Among the lines below, list those containing the string "cases".

● **Saved data entries**:
•••

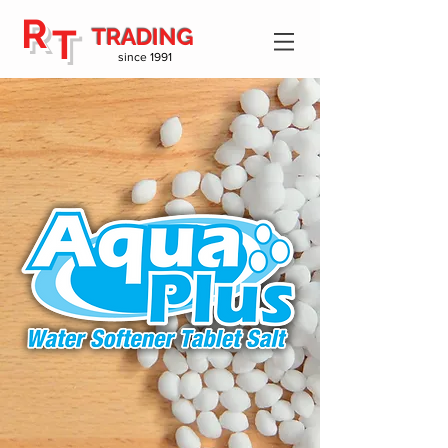
R
T
TRADING
since 1991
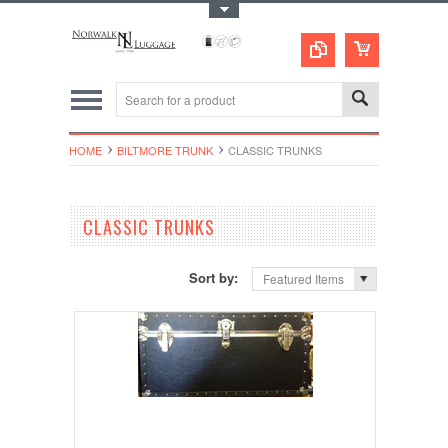
Toggle Top Menu
HOME
BILTMORE TRUNK
CLASSIC TRUNKS
CLASSIC TRUNKS
Sort by:
Featured Items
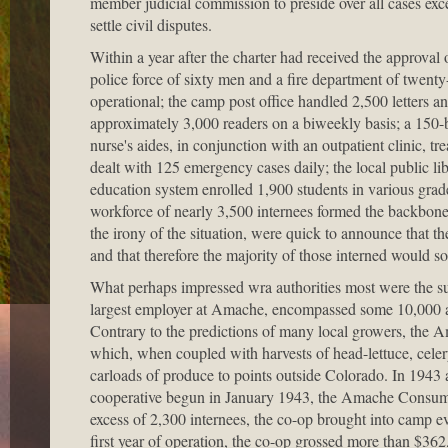
member judicial commission to preside over all cases exc
settle civil disputes.
Within a year after the charter had received the approva
police force of sixty men and a fire department of twenty-
operational; the camp post office handled 2,500 letters 
approximately 3,000 readers on a biweekly basis; a 150-be
nurse's aides, in conjunction with an outpatient clinic, tr
dealt with 125 emergency cases daily; the local public l
education system enrolled 1,900 students in various grad
workforce of nearly 3,500 internees formed the backbone of
the irony of the situation, were quick to announce that 
and that therefore the majority of those interned would s
What perhaps impressed wra authorities most were the s
largest employer at Amache, encompassed some 10,000 acr
Contrary to the predictions of many local growers, the 
which, when coupled with harvests of head-lettuce, celer
carloads of produce to points outside Colorado. In 1943
cooperative begun in January 1943, the Amache Consumers
excess of 2,300 internees, the co-op brought into camp ev
first year of operation, the co-op grossed more than $362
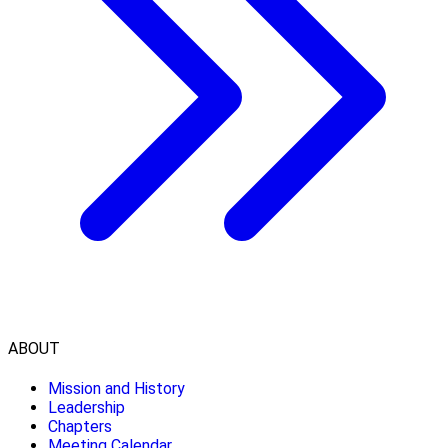
ABOUT
Mission and History
Leadership
Chapters
Meeting Calendar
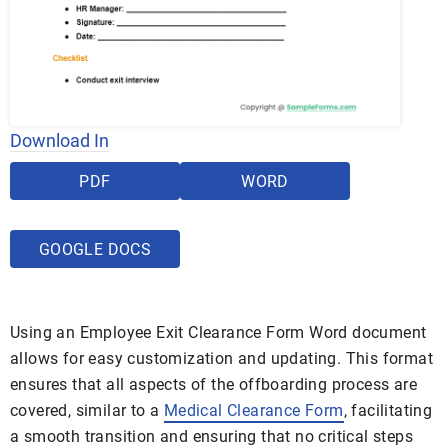
Download In
PDF
WORD
GOOGLE DOCS
Using an Employee Exit Clearance Form Word document
allows for easy customization and updating. This format
ensures that all aspects of the offboarding process are
covered, similar to a
Medical Clearance Form
, facilitating
a smooth transition and ensuring that no critical steps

•••

● **ANSWER TO THIS PROBLEM**:
member judicial commission to preside over all cases exc
dealt with 125 emergency cases daily; the local public l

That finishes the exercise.